Once you enter an object into the TreeSet, if the properties used in the comparison of the compareTo method changes, the TreeSet (or the underlying TreeMap) does not reorder the elements. Hence, this approach does not work as you expect.

Here's a simple example to demonstrate it

public static class MyObj implements Comparable<MyObj> {
    String value;
    int count;

    MyObj(String v, int c) {
        this.value = v;
        this.count = c;
    }
    public void incrementCount(){
        count++;
    }

    @Override
    public int compareTo(MyObj o) {
        return Integer.compare(this.count, o.count); //This does the reverse. Orders by freqency
    }
}
 public static void main(String[] args) {
    Set<MyObj> set = new TreeSet<>();
    MyObj o1 = new MyObj("a", 1);
    MyObj o2 = new MyObj("b", 4);
    MyObj o3 = new MyObj("c", 2);
    set.add(o1);
    set.add(o2);
    set.add(o3);
    System.out.println(set);
   //The above prints [a-1, c-2, b-4]

   //Increment the count of c 4 times
    o3.incrementCount();
    o3.incrementCount();
    o3.incrementCount();
    o3.incrementCount();
    System.out.println(set);
   //The above prints [a-1, c-6, b-4]

As we can see the object corresponding to c-6 does not get pushed to the last.

## Exercise tasks:
1. Pull out the part of the TreeSet explanation that begins at the words "Once you enter" and stops after the words "as you expect.".
2. Name each variable declared inside the body of the main method in the TreeSet explanation.

## Raw data:
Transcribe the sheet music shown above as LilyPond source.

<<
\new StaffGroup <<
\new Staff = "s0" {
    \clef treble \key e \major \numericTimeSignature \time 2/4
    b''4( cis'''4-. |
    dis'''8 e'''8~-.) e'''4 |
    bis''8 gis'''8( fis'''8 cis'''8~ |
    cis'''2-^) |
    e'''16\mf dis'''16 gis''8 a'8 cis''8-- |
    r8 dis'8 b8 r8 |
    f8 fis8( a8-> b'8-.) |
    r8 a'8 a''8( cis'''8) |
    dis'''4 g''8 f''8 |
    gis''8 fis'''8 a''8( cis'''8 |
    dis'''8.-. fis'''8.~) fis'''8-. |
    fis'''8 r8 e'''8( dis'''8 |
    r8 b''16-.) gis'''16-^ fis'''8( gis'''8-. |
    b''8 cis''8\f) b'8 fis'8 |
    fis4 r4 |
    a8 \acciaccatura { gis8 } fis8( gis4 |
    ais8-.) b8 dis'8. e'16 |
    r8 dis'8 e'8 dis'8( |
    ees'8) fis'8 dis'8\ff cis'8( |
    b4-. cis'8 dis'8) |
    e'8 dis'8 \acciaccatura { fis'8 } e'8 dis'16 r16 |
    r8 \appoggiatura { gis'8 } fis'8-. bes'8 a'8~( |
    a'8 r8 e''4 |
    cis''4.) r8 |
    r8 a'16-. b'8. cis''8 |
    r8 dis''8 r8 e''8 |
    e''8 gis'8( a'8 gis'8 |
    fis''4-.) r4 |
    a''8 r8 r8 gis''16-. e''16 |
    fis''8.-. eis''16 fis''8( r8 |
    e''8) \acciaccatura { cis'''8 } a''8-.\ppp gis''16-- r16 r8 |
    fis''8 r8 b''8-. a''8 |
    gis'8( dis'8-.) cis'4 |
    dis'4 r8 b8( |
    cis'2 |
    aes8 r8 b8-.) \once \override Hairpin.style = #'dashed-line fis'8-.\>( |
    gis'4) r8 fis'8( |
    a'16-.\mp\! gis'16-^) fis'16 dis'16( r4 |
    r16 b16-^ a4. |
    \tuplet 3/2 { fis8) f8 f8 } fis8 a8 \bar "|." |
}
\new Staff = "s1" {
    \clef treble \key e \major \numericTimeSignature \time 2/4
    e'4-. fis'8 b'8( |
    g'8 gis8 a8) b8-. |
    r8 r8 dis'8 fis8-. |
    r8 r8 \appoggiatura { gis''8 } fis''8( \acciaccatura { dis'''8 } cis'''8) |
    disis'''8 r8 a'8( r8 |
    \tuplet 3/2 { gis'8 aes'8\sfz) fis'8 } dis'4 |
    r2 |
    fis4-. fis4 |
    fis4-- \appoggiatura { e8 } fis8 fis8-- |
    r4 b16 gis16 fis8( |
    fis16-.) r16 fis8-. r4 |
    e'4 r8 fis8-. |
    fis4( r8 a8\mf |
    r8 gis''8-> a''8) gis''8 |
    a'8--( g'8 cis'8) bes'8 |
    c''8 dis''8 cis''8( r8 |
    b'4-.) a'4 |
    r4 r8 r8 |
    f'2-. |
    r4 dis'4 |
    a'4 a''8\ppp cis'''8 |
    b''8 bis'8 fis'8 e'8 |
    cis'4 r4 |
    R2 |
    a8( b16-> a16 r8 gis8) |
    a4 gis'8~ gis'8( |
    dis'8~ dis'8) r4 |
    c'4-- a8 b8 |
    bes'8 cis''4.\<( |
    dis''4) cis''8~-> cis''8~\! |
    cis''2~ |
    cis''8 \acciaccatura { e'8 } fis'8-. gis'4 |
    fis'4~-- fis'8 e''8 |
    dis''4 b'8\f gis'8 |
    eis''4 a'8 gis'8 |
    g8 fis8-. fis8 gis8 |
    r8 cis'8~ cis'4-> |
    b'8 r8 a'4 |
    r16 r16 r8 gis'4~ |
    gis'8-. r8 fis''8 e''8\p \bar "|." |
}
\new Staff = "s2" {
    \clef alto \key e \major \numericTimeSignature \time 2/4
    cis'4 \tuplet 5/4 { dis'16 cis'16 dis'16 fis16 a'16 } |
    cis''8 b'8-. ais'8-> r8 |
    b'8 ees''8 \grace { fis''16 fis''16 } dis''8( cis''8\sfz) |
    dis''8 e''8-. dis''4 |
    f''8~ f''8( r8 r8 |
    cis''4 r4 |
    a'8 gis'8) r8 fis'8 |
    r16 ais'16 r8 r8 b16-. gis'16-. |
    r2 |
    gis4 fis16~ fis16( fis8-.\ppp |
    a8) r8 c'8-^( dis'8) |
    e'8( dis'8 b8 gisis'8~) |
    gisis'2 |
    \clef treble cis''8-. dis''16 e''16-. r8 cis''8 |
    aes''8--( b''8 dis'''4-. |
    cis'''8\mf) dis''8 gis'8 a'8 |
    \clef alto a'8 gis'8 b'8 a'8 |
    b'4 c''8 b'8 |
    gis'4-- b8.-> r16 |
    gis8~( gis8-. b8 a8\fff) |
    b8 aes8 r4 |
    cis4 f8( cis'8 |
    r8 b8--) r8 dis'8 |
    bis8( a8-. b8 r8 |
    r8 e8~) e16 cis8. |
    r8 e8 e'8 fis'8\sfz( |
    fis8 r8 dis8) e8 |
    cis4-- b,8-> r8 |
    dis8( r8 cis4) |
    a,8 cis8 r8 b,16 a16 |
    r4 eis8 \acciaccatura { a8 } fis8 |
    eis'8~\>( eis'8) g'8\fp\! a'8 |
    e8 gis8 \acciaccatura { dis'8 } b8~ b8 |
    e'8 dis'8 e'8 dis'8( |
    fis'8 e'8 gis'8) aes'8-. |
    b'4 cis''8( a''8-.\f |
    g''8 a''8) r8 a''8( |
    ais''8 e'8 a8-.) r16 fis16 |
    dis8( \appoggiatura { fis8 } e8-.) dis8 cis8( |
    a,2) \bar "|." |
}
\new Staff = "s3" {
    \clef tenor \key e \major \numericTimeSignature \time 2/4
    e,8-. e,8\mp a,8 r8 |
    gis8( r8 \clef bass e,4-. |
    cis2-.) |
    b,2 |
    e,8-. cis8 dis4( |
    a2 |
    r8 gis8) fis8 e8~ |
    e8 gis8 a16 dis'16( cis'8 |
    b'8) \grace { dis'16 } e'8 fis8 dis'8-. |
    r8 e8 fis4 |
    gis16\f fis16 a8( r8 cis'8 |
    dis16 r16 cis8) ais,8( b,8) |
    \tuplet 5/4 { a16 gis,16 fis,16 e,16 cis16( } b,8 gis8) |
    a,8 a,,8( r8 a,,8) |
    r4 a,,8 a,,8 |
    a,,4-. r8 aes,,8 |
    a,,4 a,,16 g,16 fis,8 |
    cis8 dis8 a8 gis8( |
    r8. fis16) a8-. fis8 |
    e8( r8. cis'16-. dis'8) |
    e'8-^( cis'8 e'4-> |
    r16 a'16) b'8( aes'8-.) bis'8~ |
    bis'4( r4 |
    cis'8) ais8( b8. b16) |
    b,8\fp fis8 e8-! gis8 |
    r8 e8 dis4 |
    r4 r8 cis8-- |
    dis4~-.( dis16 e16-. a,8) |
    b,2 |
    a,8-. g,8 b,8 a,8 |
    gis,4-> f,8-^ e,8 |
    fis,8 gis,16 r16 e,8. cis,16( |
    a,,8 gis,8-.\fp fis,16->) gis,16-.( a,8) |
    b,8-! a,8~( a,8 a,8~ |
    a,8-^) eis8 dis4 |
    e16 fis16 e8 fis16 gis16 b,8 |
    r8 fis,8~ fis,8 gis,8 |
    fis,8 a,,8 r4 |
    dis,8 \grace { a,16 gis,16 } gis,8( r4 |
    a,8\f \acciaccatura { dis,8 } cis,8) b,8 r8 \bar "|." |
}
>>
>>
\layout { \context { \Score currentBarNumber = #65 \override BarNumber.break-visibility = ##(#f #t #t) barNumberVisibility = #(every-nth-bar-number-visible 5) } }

## Answers provided:
1.
Once you enter an object into the TreeSet, if the properties used in the comparison of the compareTo method changes, the TreeSet (or the underlying TreeMap) does not reorder the elements. Hence, this approach does not work as you expect.

2. set, o1, o2, o3